Untuk kelompok kedua, saya menyebutnya sebagai Petarung Demokrasi. Kelompok ini adalah aktor aktor politik yang memiliki DNA pertarungan yang sudah bawaan (by default).
Sehingga, mengharapkan kelompok ini bisa hijrah menjadi pejuang demokrasi, hanyalah waktu yang benar-benar bisa menjawabnya.
Hal ini dikarenakan dalam beberapa kasus, kelompok ini banyak yang sudah dijadikan “tahanan politik” oleh oknum kekuasaan, namun mereka melakukan peran dan lobi-lobi politis yang kuat dan sangat akrobatik.

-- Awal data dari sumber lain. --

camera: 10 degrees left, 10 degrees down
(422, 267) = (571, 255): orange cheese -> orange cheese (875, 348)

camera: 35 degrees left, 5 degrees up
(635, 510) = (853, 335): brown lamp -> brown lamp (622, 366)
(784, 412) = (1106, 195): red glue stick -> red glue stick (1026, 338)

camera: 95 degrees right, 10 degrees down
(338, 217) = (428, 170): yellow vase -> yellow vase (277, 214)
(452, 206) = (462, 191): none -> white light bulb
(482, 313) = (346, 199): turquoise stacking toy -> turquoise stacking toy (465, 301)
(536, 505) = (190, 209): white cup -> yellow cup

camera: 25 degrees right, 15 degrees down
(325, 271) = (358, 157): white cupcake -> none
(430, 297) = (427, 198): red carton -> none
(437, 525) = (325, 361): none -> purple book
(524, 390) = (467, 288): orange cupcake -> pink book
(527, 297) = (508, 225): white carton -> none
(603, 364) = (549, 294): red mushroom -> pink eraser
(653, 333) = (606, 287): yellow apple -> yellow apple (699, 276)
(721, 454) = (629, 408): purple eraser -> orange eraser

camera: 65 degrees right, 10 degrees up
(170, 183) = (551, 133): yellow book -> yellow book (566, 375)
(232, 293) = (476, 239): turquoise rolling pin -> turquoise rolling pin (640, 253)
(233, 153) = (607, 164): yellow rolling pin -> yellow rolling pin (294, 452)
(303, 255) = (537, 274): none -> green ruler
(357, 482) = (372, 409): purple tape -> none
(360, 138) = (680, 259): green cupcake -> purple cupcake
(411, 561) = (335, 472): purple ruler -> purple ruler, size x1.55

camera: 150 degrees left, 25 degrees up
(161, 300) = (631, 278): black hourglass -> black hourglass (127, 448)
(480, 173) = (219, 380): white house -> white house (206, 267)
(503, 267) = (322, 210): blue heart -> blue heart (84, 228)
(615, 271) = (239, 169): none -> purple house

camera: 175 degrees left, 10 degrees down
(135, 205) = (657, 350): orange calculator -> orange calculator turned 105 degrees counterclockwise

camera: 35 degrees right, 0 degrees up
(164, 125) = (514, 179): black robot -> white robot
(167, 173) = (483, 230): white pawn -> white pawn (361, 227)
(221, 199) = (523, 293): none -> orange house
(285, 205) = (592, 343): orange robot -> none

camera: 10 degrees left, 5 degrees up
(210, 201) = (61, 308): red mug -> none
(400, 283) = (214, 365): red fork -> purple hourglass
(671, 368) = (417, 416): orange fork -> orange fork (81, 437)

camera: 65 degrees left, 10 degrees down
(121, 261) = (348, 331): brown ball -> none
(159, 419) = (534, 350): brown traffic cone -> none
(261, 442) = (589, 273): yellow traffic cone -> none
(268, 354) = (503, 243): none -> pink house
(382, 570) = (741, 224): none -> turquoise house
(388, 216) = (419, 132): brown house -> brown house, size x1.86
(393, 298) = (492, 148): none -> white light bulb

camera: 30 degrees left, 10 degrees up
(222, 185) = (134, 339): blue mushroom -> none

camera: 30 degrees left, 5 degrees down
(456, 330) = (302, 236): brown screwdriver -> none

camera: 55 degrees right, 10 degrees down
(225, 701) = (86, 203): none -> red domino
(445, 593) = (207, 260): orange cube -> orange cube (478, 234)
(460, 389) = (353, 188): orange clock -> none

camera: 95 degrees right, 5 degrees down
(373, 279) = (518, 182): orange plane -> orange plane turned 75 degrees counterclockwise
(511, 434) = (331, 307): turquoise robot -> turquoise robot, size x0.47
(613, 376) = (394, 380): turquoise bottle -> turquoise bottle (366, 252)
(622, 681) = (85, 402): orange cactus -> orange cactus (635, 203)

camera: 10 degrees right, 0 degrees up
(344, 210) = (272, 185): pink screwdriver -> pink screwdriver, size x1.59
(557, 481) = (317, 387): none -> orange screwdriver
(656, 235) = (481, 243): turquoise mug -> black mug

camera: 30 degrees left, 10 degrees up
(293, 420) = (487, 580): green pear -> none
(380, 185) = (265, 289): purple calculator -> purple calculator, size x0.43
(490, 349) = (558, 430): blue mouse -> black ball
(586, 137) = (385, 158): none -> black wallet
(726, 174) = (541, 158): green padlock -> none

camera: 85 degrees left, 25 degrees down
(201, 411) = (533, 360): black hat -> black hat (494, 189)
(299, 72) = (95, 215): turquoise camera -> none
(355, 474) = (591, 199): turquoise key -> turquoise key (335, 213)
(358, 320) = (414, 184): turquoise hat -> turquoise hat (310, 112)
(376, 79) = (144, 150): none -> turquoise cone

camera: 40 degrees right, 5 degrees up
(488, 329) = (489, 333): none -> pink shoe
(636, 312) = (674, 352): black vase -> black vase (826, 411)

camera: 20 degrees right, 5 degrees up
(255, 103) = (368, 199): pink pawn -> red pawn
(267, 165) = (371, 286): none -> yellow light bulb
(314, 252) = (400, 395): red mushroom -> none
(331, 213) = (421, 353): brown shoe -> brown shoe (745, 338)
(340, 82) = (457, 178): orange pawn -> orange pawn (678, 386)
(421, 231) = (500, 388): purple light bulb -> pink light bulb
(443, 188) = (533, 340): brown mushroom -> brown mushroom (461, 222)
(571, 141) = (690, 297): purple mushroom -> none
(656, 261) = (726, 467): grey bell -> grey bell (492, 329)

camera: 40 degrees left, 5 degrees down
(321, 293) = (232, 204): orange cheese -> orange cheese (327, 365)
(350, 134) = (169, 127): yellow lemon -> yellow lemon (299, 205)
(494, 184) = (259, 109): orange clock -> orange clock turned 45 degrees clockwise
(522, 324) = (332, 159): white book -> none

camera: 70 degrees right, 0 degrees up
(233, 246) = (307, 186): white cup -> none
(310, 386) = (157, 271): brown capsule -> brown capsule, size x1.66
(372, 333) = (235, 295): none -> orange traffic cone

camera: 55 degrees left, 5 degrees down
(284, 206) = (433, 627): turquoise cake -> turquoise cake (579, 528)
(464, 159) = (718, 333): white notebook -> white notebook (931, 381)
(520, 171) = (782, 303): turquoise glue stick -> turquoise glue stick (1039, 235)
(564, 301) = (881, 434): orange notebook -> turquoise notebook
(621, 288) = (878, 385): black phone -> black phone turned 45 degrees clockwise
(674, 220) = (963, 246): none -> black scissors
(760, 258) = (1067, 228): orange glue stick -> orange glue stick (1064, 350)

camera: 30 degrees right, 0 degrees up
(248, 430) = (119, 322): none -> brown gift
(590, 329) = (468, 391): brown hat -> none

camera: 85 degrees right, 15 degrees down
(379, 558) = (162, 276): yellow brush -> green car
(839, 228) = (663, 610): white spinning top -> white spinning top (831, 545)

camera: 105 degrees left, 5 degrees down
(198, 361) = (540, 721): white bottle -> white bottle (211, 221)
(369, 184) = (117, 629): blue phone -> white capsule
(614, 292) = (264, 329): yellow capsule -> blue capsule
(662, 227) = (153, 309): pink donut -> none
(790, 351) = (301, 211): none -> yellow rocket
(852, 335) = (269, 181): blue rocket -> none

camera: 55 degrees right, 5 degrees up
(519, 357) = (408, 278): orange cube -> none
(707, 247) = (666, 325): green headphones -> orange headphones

Sehingga bagi mereka, tekanan politik adalah booster untuk bisa bertarung lebih agresif.
Baca Juga: Erupsi Gunung Marapi Sumbar Menelan Korban Jiwa, Sebanyak 11 Pendaki Ditemukan Tewas
Kelompok ini menyukai kondisi peperangan politik tingkat tinggi, yang bahkan, bila muara akhirnya adalah jeruji dan nyawanya sendiri, mereka siap.
Hal yang paling mereka tidak siap untuk terima hanyalah satu, yaitu kekalahan. Jumlah petarung demokrasi ini jelas jauh lebih banyak dibanding dengan pejuang demokrasi.
Sehingga ekses yang mereka ciptakan dalam ruang bernegara dan berbangsa, bisa kita saksikan dengan jelas, tanpa perlu kacamata batin sekelas sufi atau nabi, adalah berbagai pelanggaran aturan dan regulasi, yang sebetulnya mereka buat sendiri melalui ruang legislasi.
Suka tidak suka, sepakat atau tidak sepakat, kondisi politik Indonesia hari ini, begitulah adanya. Alih-alih ingin melihat tumbuh dewasanya demokrasi Indonesia, kita disuguhkan sebuah teatrikal drama yang memaksa kita untuk tertawa singkat, namun menangis berkepanjangan.